Sébastien Chabal lors d'une conférence de presse, le 3 février 2012 à Anthony. — B.Langlois / AFP

Viré mais pas dégoûté. Depuis jeudi 23h30, Sébastien Chabal n’appartient plus à l’effectif du Racing-Metro 92. Au communiqué lapidaire de son désormais ancien club, le plus médiatique des rugbymen français a répondu par une conférence de presse. Tout de noir vêtu, le troisième-ligne a donné sa version de l’histoire. «Je suis triste et déçu, c'est la fin d'une aventure, mais aussi la fin d'un long supplice. Je n'étais plus heureux, plus épanoui en tant que joueur.»

«Nous avons crevé l’abcès»

La raison de son malaise est connue, identifiée et porte un nom: Pierre Berbizier. «La communication ne passait plus avec Pierre Berbizier, le manager général», confirme-t-il. Malgré plusieurs relances des journalistes, le «Caveman» refuse d’aller plus loin dans le règlement de comptes avec «Berbiz».

Lundi dernier, le point de rupture a pourtant été atteint lors d’une réunion avec le président Jacky Lorenzetti et Pierre Berbizier devant aboutir à la prolongation de son contrat pour une ou deux saisons. «J'ai ouvert mon cœur, je leur ai exactement dit ce que je pensais du management, du rugby, de ma vision du haut niveau... Nous avons crevé l'abcès.» Après s’être tolérés pendant plus de deux ans, les deux hommes ne pouvaient plus continuer à faire semblant.

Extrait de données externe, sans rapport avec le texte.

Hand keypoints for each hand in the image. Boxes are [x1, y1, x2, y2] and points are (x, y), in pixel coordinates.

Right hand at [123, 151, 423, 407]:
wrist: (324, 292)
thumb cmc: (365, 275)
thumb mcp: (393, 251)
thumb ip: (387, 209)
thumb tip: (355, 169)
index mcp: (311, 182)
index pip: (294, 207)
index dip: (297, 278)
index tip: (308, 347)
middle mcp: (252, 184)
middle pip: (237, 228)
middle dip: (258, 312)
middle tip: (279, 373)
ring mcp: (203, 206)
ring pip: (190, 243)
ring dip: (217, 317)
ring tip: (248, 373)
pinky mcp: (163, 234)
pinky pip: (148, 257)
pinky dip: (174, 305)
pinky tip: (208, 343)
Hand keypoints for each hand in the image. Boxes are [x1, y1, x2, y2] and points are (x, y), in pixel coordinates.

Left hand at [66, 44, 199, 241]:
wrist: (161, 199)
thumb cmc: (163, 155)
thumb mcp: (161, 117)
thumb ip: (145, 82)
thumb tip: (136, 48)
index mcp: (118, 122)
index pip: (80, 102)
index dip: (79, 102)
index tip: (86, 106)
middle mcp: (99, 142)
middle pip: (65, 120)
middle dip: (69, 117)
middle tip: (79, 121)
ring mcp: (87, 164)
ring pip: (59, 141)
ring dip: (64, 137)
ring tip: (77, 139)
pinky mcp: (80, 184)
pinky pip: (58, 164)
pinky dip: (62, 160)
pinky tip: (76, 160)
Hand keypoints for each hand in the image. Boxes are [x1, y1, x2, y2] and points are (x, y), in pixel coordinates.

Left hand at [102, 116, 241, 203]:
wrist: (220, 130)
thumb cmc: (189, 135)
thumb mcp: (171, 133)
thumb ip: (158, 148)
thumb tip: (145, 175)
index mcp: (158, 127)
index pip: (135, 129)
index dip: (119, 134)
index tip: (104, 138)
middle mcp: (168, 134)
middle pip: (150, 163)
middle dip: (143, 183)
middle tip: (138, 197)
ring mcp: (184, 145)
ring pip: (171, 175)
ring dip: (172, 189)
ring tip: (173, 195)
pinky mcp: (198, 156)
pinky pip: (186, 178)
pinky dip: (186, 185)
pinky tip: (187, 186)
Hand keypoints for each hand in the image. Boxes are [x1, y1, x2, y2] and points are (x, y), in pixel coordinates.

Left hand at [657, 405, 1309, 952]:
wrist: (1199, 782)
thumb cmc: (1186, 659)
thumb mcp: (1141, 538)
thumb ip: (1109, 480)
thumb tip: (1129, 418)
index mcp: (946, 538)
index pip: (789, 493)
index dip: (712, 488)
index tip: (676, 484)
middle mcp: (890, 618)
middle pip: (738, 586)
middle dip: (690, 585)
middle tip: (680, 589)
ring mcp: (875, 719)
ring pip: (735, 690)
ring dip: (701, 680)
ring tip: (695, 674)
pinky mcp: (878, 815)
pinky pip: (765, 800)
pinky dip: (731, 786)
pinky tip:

Toulon, le Japon ou l’hémisphère Sud?

Depuis plusieurs semaines, Chabal n’hésitait plus à remettre en cause l’autoritarisme du manager francilien, relayant ainsi la lassitude d’une partie du vestiaire. Ajouté à une situation sportive délicate et à l’éviction de l’entraîneur des arrières Simon Mannix en novembre dernier, l’épisode Chabal montre un club en pleine crise de croissance.

Mais ce n’est plus le problème de Sébastien Chabal. A 34 ans, l’ancien de Bourgoin se sent encore «aérien» et souhaite terminer sa carrière sur une meilleure note. Libéré de son contrat par le Racing, il pourrait rebondir dans un autre club du Top 14 pour la fin de la saison. S’il a des touches «avec le Japon et l’hémisphère Sud», il dispose aussi de «propositions» en France. Lyon et Toulon sont évoqués.

Dans le Var, il pourrait former un trio détonnant avec Bernard Laporte et Mourad Boudjellal. «Je vais prendre le temps de la réflexion, prévient-il. Pour faire le bon choix, ne pas me tromper et prendre du plaisir.» Plus que sous les ordres de Pierre Berbizier.